NFL won’t help family of late Steelers guard Justin Strzelczyk, but it finds solace in support group.
Justin Strzelczyk has been gone for more than a decade, but the pain from his death in a fiery head-on collision on the New York State Thruway in 2004 continues to ripple through his family, his ex-wife Keana McMahon says.
The former Steelers offensive lineman, one of the first NFL players diagnosed with CTE by pathologist Bennet Omalu, led troopers on a 40-mile high-speed chase before he drove into oncoming interstate traffic and collided with a tanker truck.
Their daughter Sabrina, now a student at a Pittsburgh art school, required years of therapy to deal with Strzelczyk’s death. Their son Justin Jr., now a student at George Washington University, was outwardly stoic but emotionally devastated. Strzelczyk played nine years for the Steelers in the 1990s, but the NFL and the Steelers have done nothing to aid his family, McMahon says.
“Bill Cowher didn’t even come to Justin’s funeral,” she says of the ex-husband’s longtime NFL coach. “That still makes me angry.”
McMahon has found help dealing with her own anger and grief by working with Sisters in Sports, a support group for the families of athletes founded by Karen Moyer, the wife of longtime Major League Baseball pitcher Jamie Moyer.
The organization, McMahon said, regularly receives calls for help from the wives of NFL retirees whose husbands are struggling with depression, dementia, mood swings and other symptoms of CTE, the league’s brain-destroying industrial disease linked to the deaths of Strzelczyk, Mike Webster, Junior Seau, Andre Waters and other former NFL players. They often turn to Sisters in Sports because the league and its teams don’t respond to their calls for help.
“We get these calls from women – ‘he’s crazy, he’s depressed.’ People think these guys are wealthy, like they have Fort Knox in their basement, but a lot of these families need money and they need emotional support,” she says. “There is no help for these women. The NFL drops the ball once these guys leave the game.”
The players’ families have to take care of each other, she says, because the NFL, the Players Association and the teams do not. The NFL is an enormous economic engine, but little of that money trickles down to ex-players in need.

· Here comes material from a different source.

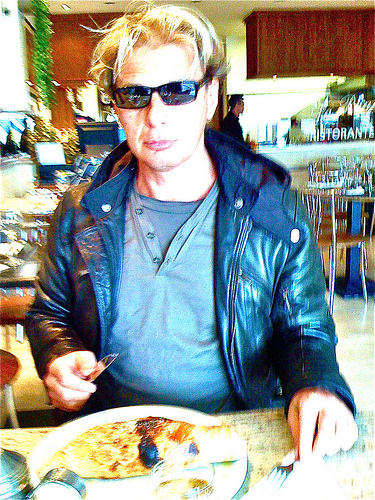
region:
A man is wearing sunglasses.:
[103, 75, 214, 174]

The NFL’s pending concussion lawsuit settlement won’t benefit her kids, she says, because players like Strzelczyk who died before 2006 are not included in the deal.
McMahon, who divorced Strzelczyk in 2001 due to his mood swings and erratic behavior and later remarried, says she can’t watch NFL games because of the damage she saw football do to her ex-husband and other players. She won’t watch the Super Bowl between the Panthers and the Broncos.

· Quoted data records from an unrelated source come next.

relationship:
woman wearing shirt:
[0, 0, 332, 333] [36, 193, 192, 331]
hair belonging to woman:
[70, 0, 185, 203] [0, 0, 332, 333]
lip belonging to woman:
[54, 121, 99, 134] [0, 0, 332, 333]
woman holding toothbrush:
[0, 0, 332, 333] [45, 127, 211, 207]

“It makes me sick, the hell these players go through,” she says. “Get drunk, eat your food and watch the game, but I don’t want any part of it.”
McMahon says current NFL players should demand lifelong health insurance. Strzelczyk and his teammates didn’t know about CTE but current players do, she says. “Justin wore the same helmet for years,” she says. “Pittsburgh never replaced the helmet, his helmet was shot. He didn’t know what he was getting into. Now the players do, and they still won’t get the help they need.”
McMahon said “Concussion,” the film that portrays how the NFL tried to discredit Omalu and his CTE research, accurately portrays her life with Strzelczyk, Webster’s Harley-riding teammate. The only false note, she says, is in the scene that shows her ex grabbing her by the throat. Strzelczyk’s outbursts frightened her and the kids, but she says he never struck her.
“It was very accurate, although there could have been more to it,” she says. “Things got simplified for the movie. But the trauma is real and it lasts for years.”